RTÉ journalist David Davin Power on tonight’s Six One
Yesterday.
The Citizens’ Assembly voted by 52 votes to 29 (or 64 per cent) to allow access to the procedure with no restriction on reasons.
Of the 52 who voted for this access, 25 stated abortion should be available up to 12 weeks’ gestation, 23 voted for a 22-week limit, while four said there should be no restriction on gestational age.
Further to this.
Tonight, on RTÉ’s Six One news.
RTÉ journalist David Davin Power spoke to Sharon Ní Bheoláin about the results of yesterday’s Citizens’ Assembly.
Sharon Ní Bheoláin: “We’ve been kicking this can, this most difficult and contentious of issues down the road for decades, David.

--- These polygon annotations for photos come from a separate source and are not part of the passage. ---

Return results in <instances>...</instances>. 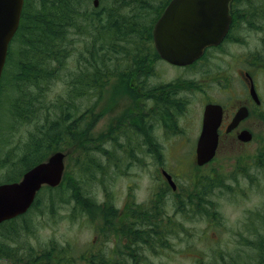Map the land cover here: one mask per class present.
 <instances>
[{
    "label": "rangeland",
    "instance_id": "rangeland-1",
    "mask_svg": "<svg viewBox=\"0 0 264 264\" xmlns=\"http://www.w3.org/2000/svg\"><path fill=\"white\" fill-rule=\"evenodd\" d=\"M160 2L161 0H149L150 9L148 10L150 11L146 13L143 24L145 21L147 24L150 19L154 20L155 16L161 13L160 9L156 8L161 6ZM110 4H114V2L104 0L103 3L100 2V8ZM90 7H92L91 2ZM133 8V4H130L125 9H121V12L130 16L132 14L130 10ZM158 12L160 13L158 14ZM141 19V17L138 18V21L141 22ZM249 28H252L253 31H249L245 27L240 29L237 27L236 34L242 33L244 36H242L244 40L240 44H224L220 52L213 53V56L204 59L191 69L174 72L165 66L162 68L167 76L178 72L184 78L183 80L190 82L189 87L196 94L191 107L192 118L187 120V122L192 121L188 127L190 133L196 132V137L199 127L195 117L200 112L199 100H205L207 95L218 92V85L220 83L222 85L220 80L222 78L218 77L234 76L236 71L233 56L235 55H240V57L244 55L245 64H250L251 57H258L260 64L257 88L264 106V16L259 17L258 26L249 23ZM234 37L236 38V35ZM70 38L72 39L70 55L57 74L58 80L54 79L48 83L53 82L46 90L44 102L47 109H43L40 114L39 123L43 121L45 115L51 119L57 114L52 105L59 95L66 94L67 81L73 77L76 68L79 67V62L77 63L79 54L90 46L89 42L93 39L91 35L86 34H72ZM117 45H124V43H117ZM116 48L123 49L120 46ZM109 56H112L113 59L109 63L110 69H112L114 67L112 64L117 62L115 59L121 57L122 54ZM246 57L248 61H246ZM106 59L108 58L106 57ZM251 70L255 71V68ZM234 82L235 80H229L231 86ZM183 87L184 85L179 88ZM108 88L106 86V105L110 98ZM5 94V92L2 93L0 99V125L5 121ZM118 98L125 100L126 95H118ZM223 99L227 98L223 96ZM81 103L83 104L84 100ZM107 123L108 115L103 114L95 129H91L93 136L97 133L101 134V129L107 126ZM33 129V122L21 124L9 121L6 129L0 132V158L11 150L12 153L14 152V156H17L19 154L18 146L26 140L28 131ZM259 136L264 139V129L261 127H259ZM101 140L98 139L99 142L95 145H100L107 150V143L101 142ZM190 147L191 145H187L186 149H190ZM193 147H195V143ZM256 147L257 149L255 145L249 147L256 160V168H258L254 170L253 186L247 182L245 177H242V173L234 161L235 155L239 152L243 153L244 150L233 152L224 149L218 155L217 163L208 172L211 177L205 176L206 168L197 169L195 167V160H192L191 156L185 158L180 164V170L184 172L179 173L180 176L177 178L180 186L176 195L177 201L172 200L171 193H166L162 197L163 212L173 216L174 226L176 229L178 227L177 234L174 237H168L167 240L163 238L161 240L152 233L149 235L150 237L143 238L145 246L135 240L132 235L131 238L134 240L131 243L139 253L132 249L130 261L140 259L144 264H213L214 261H217L216 264L257 263L259 251L254 247L260 249L259 244L264 239V140L256 143ZM72 150V148L65 150L68 152L66 171L74 174L73 177L82 183L83 189L80 190V193L94 198L93 200L96 202L91 209H87L79 207L75 200L70 198L68 188L60 192L47 191L46 189L41 191L38 196L41 207L29 209L25 215L10 224L6 222L0 225V264H28L26 258L30 256V251H49L48 262L52 264H85L86 260L77 255L76 249H88L94 242L95 231L91 224L94 223V219L98 216L97 212L100 211L98 202L102 199L108 200L109 197H112L113 192L116 202L120 204L130 186H133V192L130 194L133 202L135 200L143 206L150 198V181L153 180L154 166L152 168V162L149 160L145 176L141 180L138 178L134 181L122 178L121 175L118 176L113 171L110 162L108 163L107 157L101 153L95 158L103 171L96 170L92 177L87 175L83 179V177L79 178L78 171H84V168L87 167V160H82L79 169V164L74 162L76 161L75 157L78 159L81 156L77 154L73 159L70 156ZM5 172L6 169H0V181ZM128 176L136 178L133 174ZM201 180L205 182L204 186L201 185L203 183ZM198 188L206 190L203 199L197 200L199 205L189 198L194 192H197ZM66 192L68 199L63 200V198H67ZM50 201H53V204L50 205ZM176 207L177 210L174 212ZM211 209L213 213L210 212ZM130 211L132 212L134 209ZM262 252L264 254V246H262Z\"/></svg>",
    "mask_w": 264,
    "mask_h": 264
},
{
    "label": "trees",
    "instance_id": "trees-1",
    "mask_svg": "<svg viewBox=\"0 0 264 264\" xmlns=\"http://www.w3.org/2000/svg\"><path fill=\"white\" fill-rule=\"evenodd\" d=\"M98 1L99 5L95 8L92 0H24L20 23L9 45L1 79L0 99L2 93L6 94L5 121L0 125V132L6 129L11 120L21 124L33 122L34 129L28 131L26 140L18 146L17 156L11 150L0 158V169H6L0 184L18 181L26 170L46 160L52 152L69 148L73 149L70 155L73 159L77 154L81 156L78 159L75 157L74 162L79 164V169L82 160H87L84 171H78L79 178L84 179L87 175L92 177L96 170L103 171L95 156L102 153L107 157V150L95 145L91 131L94 120L90 117H93L96 110L105 114V92L106 86L109 87L110 76L117 72L123 77L138 71L141 57L152 55V24L160 12L154 20L150 19L147 24L146 21L143 24L146 13L150 11L149 0H112L115 5H103L101 8L100 2L103 3L104 0ZM169 1L161 0V6L156 8L162 11ZM130 4L134 8L130 10L132 14L126 16L121 9ZM140 17L141 22L138 21ZM72 34L91 35L93 39L89 42L90 46L79 54V67L67 81L66 94L59 95L52 105L57 114L51 119L45 115L39 123L40 114L43 109H47L44 102L46 90L53 82L48 83L58 80L57 74L70 55ZM118 46L123 49L116 48ZM116 54L122 56L115 59L117 62L110 69L109 63L113 59L109 55ZM73 176L67 171L58 187L45 189L60 192L68 188L70 198L79 207L91 209L96 201L80 193L83 185ZM201 185L204 186L205 182ZM164 189L166 190L163 191ZM163 190L157 191L159 203L151 200L145 207V237L158 232L177 234L178 227L176 229L174 226L173 218L167 217L162 210V197L171 193V190L168 187ZM196 191L189 198L199 205L197 200L203 199L206 190L198 188ZM65 195L67 198L63 200L68 199L67 192ZM51 204L53 201H50ZM39 206L41 207L40 197H37L30 210ZM140 208L143 210L144 206ZM210 212L213 213V210ZM259 245L260 249L254 247L259 251V259L255 264H264V239ZM49 253L30 251L26 261L28 264H52L48 262Z\"/></svg>",
    "mask_w": 264,
    "mask_h": 264
},
{
    "label": "flooded vegetation",
    "instance_id": "flooded-vegetation-1",
    "mask_svg": "<svg viewBox=\"0 0 264 264\" xmlns=\"http://www.w3.org/2000/svg\"><path fill=\"white\" fill-rule=\"evenodd\" d=\"M228 13L230 23L226 35L218 46L206 48L203 55L193 64L181 67L161 59L154 49L152 39V55L141 57L138 71L125 74L123 77L119 73L110 76L108 88L110 98L105 111L108 115V123L101 129V134H94V143L97 144L98 139L107 143L108 163L110 162L113 171L122 178L141 180L145 176L148 160L152 162L154 174L153 180L150 181L151 196L147 203L151 200L159 203L157 191L166 187L171 190L172 200L177 201L176 195L180 188L177 178L184 172L180 170V164L189 156L195 160V147L201 129L203 109L209 104H217L222 108L221 122L217 131V147L210 162L200 168L196 165L195 167L206 168L205 176L211 177L208 172L217 163L218 155L224 149L233 152L244 150L243 153L239 152L235 155L234 161L242 177H245L251 185L254 184V170L258 168L249 147L255 145L257 149L256 143L264 140L259 136V127L264 129V106L257 88L260 64L258 57H251L250 64H245L244 55L233 56L236 71L234 76L218 77L222 78L218 92L207 95L205 100H199L200 112L195 117L199 127L197 137L196 132L190 133L188 127L192 121L187 122L188 118H192L191 107L193 97L196 95L189 87L190 82L183 80L178 72L167 76L162 71L163 66L174 72L191 69L204 59L213 56V53L220 52L224 44H240L244 38L242 33L236 34L237 27L239 29L245 27L253 31L249 28V23L258 26L259 17L264 16V0H230ZM245 59L248 61L247 57ZM252 68H255V71H252ZM229 80H235L232 86ZM176 85L179 87L184 85V87L179 88ZM251 90L256 98L253 97ZM121 94L126 95L125 100L118 98ZM223 96L227 99H223ZM240 108L246 109L245 117L234 128L227 129ZM102 115L103 113L98 110L93 112V117H90L94 120L92 129H95ZM242 132H247L246 140L240 138ZM194 143L195 147H193ZM187 145H191V150L186 149ZM65 153L67 160L68 152ZM130 174L135 175L136 178L128 176ZM167 176L174 182L175 189L172 190L169 186ZM189 180L192 181L190 178ZM128 188L120 204L116 202L113 192L108 200L102 199L98 202L100 211L91 224L95 231L94 242L88 249H76L77 255L86 260L85 264H144L140 259L130 261V256L132 249L138 252L131 243L132 240H138L145 246L143 234L146 232L144 216L147 203L145 202L142 210L139 203L131 200L133 186ZM131 209L134 211L131 212ZM176 210L177 207L174 212ZM166 216L173 218L172 215L166 214ZM132 235L134 239L131 238ZM155 236L167 240L175 234L158 232ZM215 262L217 261L213 264Z\"/></svg>",
    "mask_w": 264,
    "mask_h": 264
},
{
    "label": "water",
    "instance_id": "water-1",
    "mask_svg": "<svg viewBox=\"0 0 264 264\" xmlns=\"http://www.w3.org/2000/svg\"><path fill=\"white\" fill-rule=\"evenodd\" d=\"M228 2L171 0L153 28L158 55L172 65L186 66L197 60L207 47L216 46L230 21ZM23 3L24 0H0V81L9 44L19 26ZM93 6H98V0H93ZM253 97L256 98L254 93ZM221 114L219 105L210 104L204 108L196 144L197 165H204L214 156ZM245 115L246 109L240 108L227 129L234 128ZM246 133L242 132L240 138L246 140ZM63 160L64 155L55 152L24 172L19 181L0 184V223L25 213L43 185L57 186L64 170ZM171 185L174 188L173 183Z\"/></svg>",
    "mask_w": 264,
    "mask_h": 264
}]
</instances>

Has the time come where we’re finally going to deal with it?”
David Davin Power: “Sharon, we might be approaching the end game but, as always, the timing is critical. The first thing to say is that the very liberal package of recommendations from the Citizens’ Assembly took people very much by surprise here. There was astonishment across all parties that they had recommended something that, it has to be said, is politically unsaleable.
“Only around 24% of the electorate, in the last comparable opinion poll, backed a regime that is that liberal. So, the task of this committee that will be meeting from June onwards is essentially to water down these proposals to the point that they’re not politically toxic. Because if these, if this package was put to the people, the view in Leinster House, certainly is, that it would surely fail.

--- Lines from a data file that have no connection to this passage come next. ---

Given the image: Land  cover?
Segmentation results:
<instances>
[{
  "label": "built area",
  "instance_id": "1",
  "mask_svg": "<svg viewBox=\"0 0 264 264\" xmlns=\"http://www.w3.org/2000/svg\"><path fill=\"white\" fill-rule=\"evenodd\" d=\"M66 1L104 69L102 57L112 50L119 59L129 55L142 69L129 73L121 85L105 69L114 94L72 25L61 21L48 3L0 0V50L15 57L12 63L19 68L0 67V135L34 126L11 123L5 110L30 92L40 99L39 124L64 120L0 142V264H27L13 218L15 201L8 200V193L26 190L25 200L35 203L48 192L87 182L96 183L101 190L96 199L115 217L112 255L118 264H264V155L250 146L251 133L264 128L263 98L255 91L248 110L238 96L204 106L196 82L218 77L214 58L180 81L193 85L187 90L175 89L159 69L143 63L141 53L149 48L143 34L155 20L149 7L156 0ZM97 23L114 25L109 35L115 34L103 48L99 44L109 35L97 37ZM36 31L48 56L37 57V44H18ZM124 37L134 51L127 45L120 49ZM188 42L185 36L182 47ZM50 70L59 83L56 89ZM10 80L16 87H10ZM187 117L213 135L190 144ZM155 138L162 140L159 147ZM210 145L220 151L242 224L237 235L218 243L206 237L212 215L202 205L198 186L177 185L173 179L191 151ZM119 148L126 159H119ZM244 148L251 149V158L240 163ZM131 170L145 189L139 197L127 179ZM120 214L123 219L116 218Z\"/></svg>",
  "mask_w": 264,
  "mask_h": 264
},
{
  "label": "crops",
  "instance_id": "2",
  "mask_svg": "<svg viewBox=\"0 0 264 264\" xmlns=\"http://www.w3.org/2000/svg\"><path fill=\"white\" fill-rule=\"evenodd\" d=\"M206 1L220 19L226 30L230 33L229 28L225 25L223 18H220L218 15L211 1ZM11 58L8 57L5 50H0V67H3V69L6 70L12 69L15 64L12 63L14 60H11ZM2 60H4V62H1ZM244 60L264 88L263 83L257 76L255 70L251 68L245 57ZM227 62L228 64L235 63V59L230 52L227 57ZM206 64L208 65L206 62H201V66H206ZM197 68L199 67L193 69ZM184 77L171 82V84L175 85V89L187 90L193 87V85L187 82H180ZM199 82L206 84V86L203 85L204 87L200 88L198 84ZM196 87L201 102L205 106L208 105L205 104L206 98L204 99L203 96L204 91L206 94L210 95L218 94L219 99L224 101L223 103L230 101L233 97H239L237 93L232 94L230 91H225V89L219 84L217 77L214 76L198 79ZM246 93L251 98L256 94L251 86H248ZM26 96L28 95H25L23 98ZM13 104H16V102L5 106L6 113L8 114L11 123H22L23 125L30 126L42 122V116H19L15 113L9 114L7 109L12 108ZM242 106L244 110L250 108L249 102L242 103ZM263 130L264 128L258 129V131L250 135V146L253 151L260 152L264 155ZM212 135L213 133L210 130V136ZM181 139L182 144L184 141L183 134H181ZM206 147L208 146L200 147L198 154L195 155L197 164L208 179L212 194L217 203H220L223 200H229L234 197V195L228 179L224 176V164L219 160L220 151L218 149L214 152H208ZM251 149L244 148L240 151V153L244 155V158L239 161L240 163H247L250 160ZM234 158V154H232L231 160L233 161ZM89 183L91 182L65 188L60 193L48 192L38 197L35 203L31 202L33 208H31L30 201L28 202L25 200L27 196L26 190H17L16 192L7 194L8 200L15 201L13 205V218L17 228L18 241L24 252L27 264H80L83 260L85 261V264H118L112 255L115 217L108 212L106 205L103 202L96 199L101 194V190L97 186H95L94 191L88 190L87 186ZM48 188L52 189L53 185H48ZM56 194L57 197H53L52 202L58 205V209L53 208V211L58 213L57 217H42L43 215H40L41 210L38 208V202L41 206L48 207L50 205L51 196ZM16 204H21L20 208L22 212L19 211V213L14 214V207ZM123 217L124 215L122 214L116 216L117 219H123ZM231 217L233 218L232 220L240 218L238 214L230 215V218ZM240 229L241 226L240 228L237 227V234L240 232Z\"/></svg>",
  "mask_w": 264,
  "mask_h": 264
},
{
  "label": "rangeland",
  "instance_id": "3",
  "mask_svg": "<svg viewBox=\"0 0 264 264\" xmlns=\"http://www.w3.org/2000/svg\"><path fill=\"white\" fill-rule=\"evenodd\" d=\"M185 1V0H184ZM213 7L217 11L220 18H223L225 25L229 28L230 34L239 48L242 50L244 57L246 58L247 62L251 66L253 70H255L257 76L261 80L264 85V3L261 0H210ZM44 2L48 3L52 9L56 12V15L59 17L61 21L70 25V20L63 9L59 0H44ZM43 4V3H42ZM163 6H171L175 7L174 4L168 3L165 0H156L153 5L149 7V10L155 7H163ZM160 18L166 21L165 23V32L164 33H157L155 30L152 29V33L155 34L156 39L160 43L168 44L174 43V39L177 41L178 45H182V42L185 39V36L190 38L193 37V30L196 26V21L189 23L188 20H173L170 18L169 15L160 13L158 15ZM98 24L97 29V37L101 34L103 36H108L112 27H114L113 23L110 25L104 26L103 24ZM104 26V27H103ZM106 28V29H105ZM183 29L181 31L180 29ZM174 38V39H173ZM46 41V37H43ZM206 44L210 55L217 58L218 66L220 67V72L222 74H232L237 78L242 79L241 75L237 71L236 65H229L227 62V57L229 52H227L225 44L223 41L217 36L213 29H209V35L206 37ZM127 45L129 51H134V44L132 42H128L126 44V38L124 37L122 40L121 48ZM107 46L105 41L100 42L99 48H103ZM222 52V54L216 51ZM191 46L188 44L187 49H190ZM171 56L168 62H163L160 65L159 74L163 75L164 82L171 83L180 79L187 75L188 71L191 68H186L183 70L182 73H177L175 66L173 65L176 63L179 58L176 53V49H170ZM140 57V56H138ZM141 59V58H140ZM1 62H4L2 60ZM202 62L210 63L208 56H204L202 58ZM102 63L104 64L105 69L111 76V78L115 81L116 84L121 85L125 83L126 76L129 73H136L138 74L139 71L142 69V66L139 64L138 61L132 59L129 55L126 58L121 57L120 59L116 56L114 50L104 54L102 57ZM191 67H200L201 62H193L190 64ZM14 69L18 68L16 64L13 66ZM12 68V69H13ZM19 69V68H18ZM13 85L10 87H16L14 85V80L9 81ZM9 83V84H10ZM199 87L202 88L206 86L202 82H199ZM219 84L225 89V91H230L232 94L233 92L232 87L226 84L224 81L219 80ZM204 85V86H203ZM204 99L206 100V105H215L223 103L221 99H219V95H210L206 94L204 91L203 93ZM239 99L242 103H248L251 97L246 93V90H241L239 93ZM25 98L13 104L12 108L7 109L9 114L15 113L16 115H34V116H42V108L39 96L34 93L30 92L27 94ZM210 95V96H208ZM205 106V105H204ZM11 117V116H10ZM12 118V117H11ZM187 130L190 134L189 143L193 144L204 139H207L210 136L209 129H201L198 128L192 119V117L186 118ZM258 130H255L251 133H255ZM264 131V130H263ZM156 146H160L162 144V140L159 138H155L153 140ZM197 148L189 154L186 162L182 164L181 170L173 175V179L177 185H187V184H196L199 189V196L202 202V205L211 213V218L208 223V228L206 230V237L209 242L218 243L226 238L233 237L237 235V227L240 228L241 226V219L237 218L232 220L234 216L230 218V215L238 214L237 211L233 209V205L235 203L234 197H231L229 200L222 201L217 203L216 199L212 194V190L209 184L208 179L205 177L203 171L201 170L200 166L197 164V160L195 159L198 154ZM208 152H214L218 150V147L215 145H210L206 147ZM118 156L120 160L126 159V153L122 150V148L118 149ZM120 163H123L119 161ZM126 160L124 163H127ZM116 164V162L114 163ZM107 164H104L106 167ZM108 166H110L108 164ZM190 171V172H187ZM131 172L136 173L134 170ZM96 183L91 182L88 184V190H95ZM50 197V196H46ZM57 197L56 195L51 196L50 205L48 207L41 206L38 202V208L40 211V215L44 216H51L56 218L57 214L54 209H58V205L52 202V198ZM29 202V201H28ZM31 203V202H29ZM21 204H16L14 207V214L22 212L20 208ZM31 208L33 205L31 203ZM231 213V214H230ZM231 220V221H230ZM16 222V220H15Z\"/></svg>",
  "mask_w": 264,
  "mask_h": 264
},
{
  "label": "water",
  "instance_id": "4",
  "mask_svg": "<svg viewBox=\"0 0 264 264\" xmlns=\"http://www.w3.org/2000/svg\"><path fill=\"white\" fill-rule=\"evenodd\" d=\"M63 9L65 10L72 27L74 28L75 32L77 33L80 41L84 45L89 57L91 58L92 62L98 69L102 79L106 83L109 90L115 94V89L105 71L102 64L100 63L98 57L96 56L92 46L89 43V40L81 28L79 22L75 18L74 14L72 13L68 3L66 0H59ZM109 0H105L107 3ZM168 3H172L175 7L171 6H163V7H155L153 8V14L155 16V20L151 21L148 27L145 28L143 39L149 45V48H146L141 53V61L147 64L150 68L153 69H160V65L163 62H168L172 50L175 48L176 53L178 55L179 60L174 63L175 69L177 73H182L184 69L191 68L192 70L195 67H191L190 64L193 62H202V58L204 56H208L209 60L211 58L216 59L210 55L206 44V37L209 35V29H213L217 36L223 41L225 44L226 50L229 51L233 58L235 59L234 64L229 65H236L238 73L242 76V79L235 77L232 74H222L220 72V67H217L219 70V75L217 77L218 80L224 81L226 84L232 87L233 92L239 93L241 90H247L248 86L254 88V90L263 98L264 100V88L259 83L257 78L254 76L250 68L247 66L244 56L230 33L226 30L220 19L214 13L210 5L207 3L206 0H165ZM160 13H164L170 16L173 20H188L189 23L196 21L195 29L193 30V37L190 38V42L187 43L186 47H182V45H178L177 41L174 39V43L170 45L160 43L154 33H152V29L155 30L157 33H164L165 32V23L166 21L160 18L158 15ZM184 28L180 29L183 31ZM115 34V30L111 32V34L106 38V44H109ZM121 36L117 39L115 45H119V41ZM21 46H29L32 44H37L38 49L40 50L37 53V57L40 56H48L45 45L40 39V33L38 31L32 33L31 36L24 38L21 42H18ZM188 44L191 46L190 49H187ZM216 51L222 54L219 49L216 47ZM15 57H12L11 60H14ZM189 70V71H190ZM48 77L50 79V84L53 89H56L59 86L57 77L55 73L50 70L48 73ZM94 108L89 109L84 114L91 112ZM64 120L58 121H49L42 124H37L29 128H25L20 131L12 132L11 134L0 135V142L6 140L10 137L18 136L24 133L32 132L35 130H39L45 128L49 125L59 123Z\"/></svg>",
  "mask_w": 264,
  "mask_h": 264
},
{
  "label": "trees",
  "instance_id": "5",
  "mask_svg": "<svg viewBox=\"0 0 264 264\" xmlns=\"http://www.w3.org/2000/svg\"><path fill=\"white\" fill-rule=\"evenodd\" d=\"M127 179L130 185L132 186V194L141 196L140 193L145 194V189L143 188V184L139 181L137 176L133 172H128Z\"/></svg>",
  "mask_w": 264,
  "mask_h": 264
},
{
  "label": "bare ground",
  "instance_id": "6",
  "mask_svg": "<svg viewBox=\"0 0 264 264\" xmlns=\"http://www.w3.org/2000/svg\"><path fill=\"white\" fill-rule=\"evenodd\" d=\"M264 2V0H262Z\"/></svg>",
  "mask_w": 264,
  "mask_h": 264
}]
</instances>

“But, of course, the timing and the timescale is a problem because, with the best will in the world, this committee, if it sits in June and reports in September, if it works through the summer, there’ll be very limited legislative time. And the Dáil returns in October, we have the budget, we have the social welfare bill, so, effectively, the first time we could contemplate having any referendum on this is next year, maybe around April next year.”

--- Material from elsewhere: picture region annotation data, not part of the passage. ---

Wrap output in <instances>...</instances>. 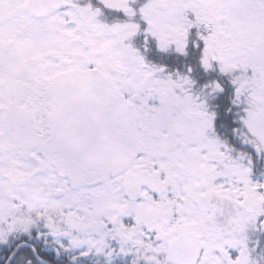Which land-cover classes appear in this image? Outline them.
I'll return each mask as SVG.
<instances>
[{"label":"snow or ice","instance_id":"1","mask_svg":"<svg viewBox=\"0 0 264 264\" xmlns=\"http://www.w3.org/2000/svg\"><path fill=\"white\" fill-rule=\"evenodd\" d=\"M0 264H264V0H0Z\"/></svg>","mask_w":264,"mask_h":264}]
</instances>
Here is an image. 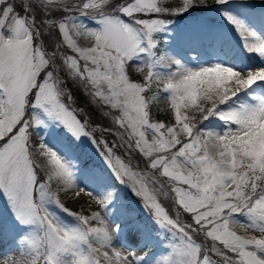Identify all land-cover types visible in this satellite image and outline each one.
<instances>
[{"label": "snow or ice", "instance_id": "1", "mask_svg": "<svg viewBox=\"0 0 264 264\" xmlns=\"http://www.w3.org/2000/svg\"><path fill=\"white\" fill-rule=\"evenodd\" d=\"M191 13L178 45L175 20ZM65 77L109 109L119 143L65 103ZM159 96L169 122L152 118ZM71 189L104 214L65 206ZM0 195V237L19 245L0 264H264V0H0Z\"/></svg>", "mask_w": 264, "mask_h": 264}, {"label": "rangeland", "instance_id": "2", "mask_svg": "<svg viewBox=\"0 0 264 264\" xmlns=\"http://www.w3.org/2000/svg\"><path fill=\"white\" fill-rule=\"evenodd\" d=\"M163 2L165 5L179 6L181 3V0H163ZM211 2H212V0H209V3H211ZM197 15H198V13H196L194 15H192V14L191 15H183V16L176 18L175 25L173 27V33L177 36L178 45H180L182 43V40H183V34H182L181 30L184 28V26L186 24L191 22L193 17H195ZM229 39L232 43L236 42V37L233 35H230ZM77 41L81 46H85V47L90 46V44H91V41H89L86 38L77 37ZM207 48H208L207 43L202 42L201 46L199 48V52L203 55L206 53ZM185 58L187 59V57H185ZM145 72H146V69H145ZM144 74H145L144 72H141L139 74L133 73L132 79L136 80V81H141ZM87 91H91V89H89ZM150 95H152V93ZM151 109H153L154 111H156V110L161 111V113L167 117V119H168L167 121L168 122L171 121L170 118L172 117V114L169 111L168 101L166 99H164L162 96H159L158 99L151 104ZM116 114L117 113L114 112V115H116ZM77 117L79 118L78 115H77ZM53 136L55 137V134H53ZM147 136H148V139L151 140V138H152L151 132H148ZM100 151H103V144H101ZM89 155L92 156L93 161L95 160L97 162H96V164H93V162H90L88 164H93L96 166L101 165L102 161L100 160V157L96 154V152H92L90 150L88 153V156ZM34 158H35L37 164H39L41 167L44 166L45 161H44L43 157L39 156L38 153H34ZM92 159H90V160H92ZM52 184H55V186H57L55 181H53ZM80 187H84V185L81 184ZM76 191H78V189L62 190V192L60 193V198H61L62 202L65 204V206H67L68 208H70L74 211H82L83 214H85V215L91 214V212H93V211H100L102 215L104 214L103 210L101 209V206L99 204H97L95 199L92 196H89L86 191L81 192L79 195H76ZM122 195L125 197L126 201H129L128 202V204H129L128 208L130 211H132L136 214L138 219H140V220L147 219L146 213L140 207L138 197L132 196L131 193L127 192V191L122 192ZM4 209H5V200L2 197V195H0V211H3ZM138 213H140L141 215H137ZM105 218L108 220L109 227L114 228L116 220H114L113 218H109V217H105ZM6 219L7 218H5V222H6ZM234 230H236L238 232V234H245L248 236L259 235L258 232H254L252 230H248L247 232H245L243 229L239 228L238 226L235 227ZM94 246L99 247V245H94ZM18 247H19V245L17 244V242L14 241L13 239H11L9 236L4 235V236L0 237V252L6 253L9 256H18V253H17ZM116 247L119 248L122 252L127 251V249L122 244L117 243ZM103 251H107V249L101 248V252H103ZM152 252H153L154 256L158 257L162 254H166L167 248L165 247L164 244H160V245H157L155 248H153ZM110 255H111V253H110ZM2 259H3V257H0V260H2ZM100 264H106V262L104 261V258L102 256H100Z\"/></svg>", "mask_w": 264, "mask_h": 264}, {"label": "trees", "instance_id": "3", "mask_svg": "<svg viewBox=\"0 0 264 264\" xmlns=\"http://www.w3.org/2000/svg\"><path fill=\"white\" fill-rule=\"evenodd\" d=\"M65 79H66V84L64 85V87L71 89V94L74 97V100H71L72 104L78 108L80 107V109L76 110L75 113L81 119H83L84 115L86 114L89 129L93 130L94 134L98 138L103 137V139L108 140V137L111 136L115 138L117 143H119V141H117V138L115 136L111 135L110 133H106L103 130L104 126H108L110 123L109 120L105 116V113L108 112L109 109L105 107L100 100L93 98V96L91 95V91H85L84 88L81 87L78 83H74L71 80H67L66 77ZM150 93L151 92L147 93V95H149ZM64 99L66 100V103L68 104L67 96H65ZM151 113H152V118L154 120L168 122L165 115L162 114L160 111H153L152 109ZM113 115H114V112H113ZM95 123H98L101 126L103 134L100 133L98 129H96L95 127H92V125ZM125 139H127V137H125ZM120 148H121L123 155L126 158H129L126 154V149L123 147H120ZM115 151L118 154V150L115 149ZM131 160L135 162L139 161L140 165L144 166V162L142 158L134 150L131 153ZM156 187L159 188L160 186L157 185ZM52 188L53 190H56L57 186H55V184H52ZM161 191L162 192L167 191V189H161ZM61 192L62 191H60V193ZM158 198L160 202L164 204V206L168 209V211L174 215V206H173L171 199L163 195H160ZM181 219H186V217L182 216Z\"/></svg>", "mask_w": 264, "mask_h": 264}]
</instances>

“And, of course, that’s the time when you could be facing a general election, if the package between Fine Gael and Fianna Fáil unravels. but one thing I have detected around Leinster House today is that there does seem to be, there does seem to be a will to crack on with this now. If only to make sure that the issue is disposed of before that general election but ultimately this will be a problem for a new Taoiseach and, potentially, a new Government.”